Righeimer, 52, an Orange County developer, has long fought against unions. In the mid-1990s, after forming a political action group, he ran afoul of teachers unions while pushing for vouchers and a back-to-basics approach to education. Then, in 1997, he pushed a ballot measure to prohibit labor unions from using their members’ dues for political purposes without the permission of each member, each year.

Not surprisingly, when he declared his intention to run for City Council in this city of 116,000, he blamed the city’s budget shortfalls on the union-negotiated compensation for police, firefighters and other city employees.

In his view, governments have been too generous with public employee unions that have wide influence over local elections.

First, he and other critics note, the unions can be a major source of funding in local races. Righeimer’s campaign spent $70,000 for the November election, according to city records; the Costa Mesa police and fire unions, meanwhile, spent $101,000 in a campaign to discredit him. (Righeimer won the post of mayor pro tem, similar to a vice mayor.)

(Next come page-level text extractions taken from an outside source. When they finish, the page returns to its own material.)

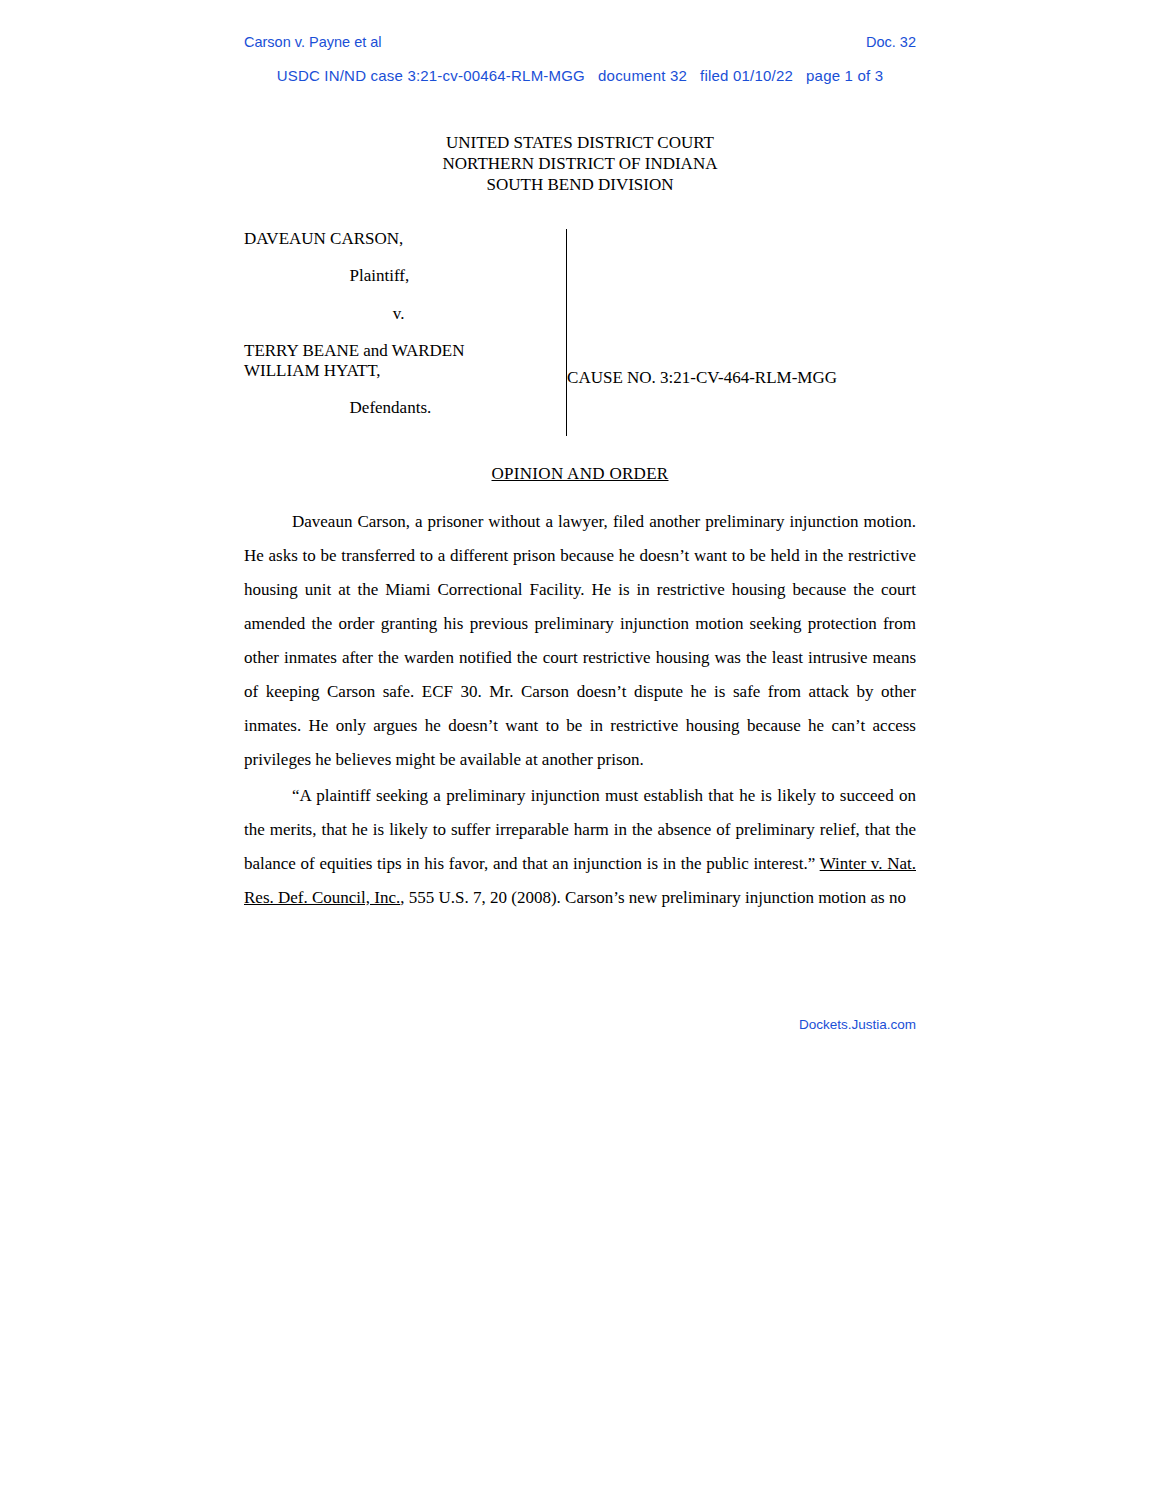Carson v. Payne et al Doc. 32
USDC IN/ND case 3:21-cv-00464-RLM-MGG document 32 filed 01/10/22 page 1 of 3
UNITED STATES DISTRICT COURT
NORTHERN DISTRICT OF INDIANA
SOUTH BEND DIVISION
| DAVEAUN CARSON, Plaintiff, v. TERRY BEANE and WARDEN WILLIAM HYATT, Defendants. | CAUSE NO. 3:21-CV-464-RLM-MGG |
OPINION AND ORDER
Daveaun Carson, a prisoner without a lawyer, filed another preliminary injunction motion. He asks to be transferred to a different prison because he doesn’t want to be held in the restrictive housing unit at the Miami Correctional Facility. He is in restrictive housing because the court amended the order granting his previous preliminary injunction motion seeking protection from other inmates after the warden notified the court restrictive housing was the least intrusive means of keeping Carson safe. ECF 30. Mr. Carson doesn’t dispute he is safe from attack by other inmates. He only argues he doesn’t want to be in restrictive housing because he can’t access privileges he believes might be available at another prison.
“A plaintiff seeking a preliminary injunction must establish that he is likely to succeed on the merits, that he is likely to suffer irreparable harm in the absence of preliminary relief, that the balance of equities tips in his favor, and that an injunction is in the public interest.” Winter v. Nat. Res. Def. Council, Inc., 555 U.S. 7, 20 (2008). Carson’s new preliminary injunction motion as no
Dockets.Justia.com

Second, he notes, many candidates compete to win the endorsement of police and firefighters.

“Everyone wants to get their endorsement,” he said. “They fight crime, save people’s lives, all these good things. The people really go for that.”

The unions note that their candidates have frequently lost. But when it comes to gaining richer pension benefits, they have often won.

After the state allowed richer pensions for many workers in 1999, many localities, including Costa Mesa, quickly followed suit. Today, police and firefighters in the city can retire at 50 with as much as 90 percent of their base salary and some other forms of pay. It was, in part, the tenor of the times, some said.

“After 9/11 happened, they were national heroes,” said Scott Baugh, chairman of the Republican Party of Orange County and a Righeimer ally. “Wouldn’t it be great to give a million dollars to every hero? It would be, but it is really unsustainable.”

Earlier this year, a bipartisan commission looking into pensions in California warned that “the retirement promises that elected officials made to public employees over the last decade are not affordable. . . . Pension costs will crush government.”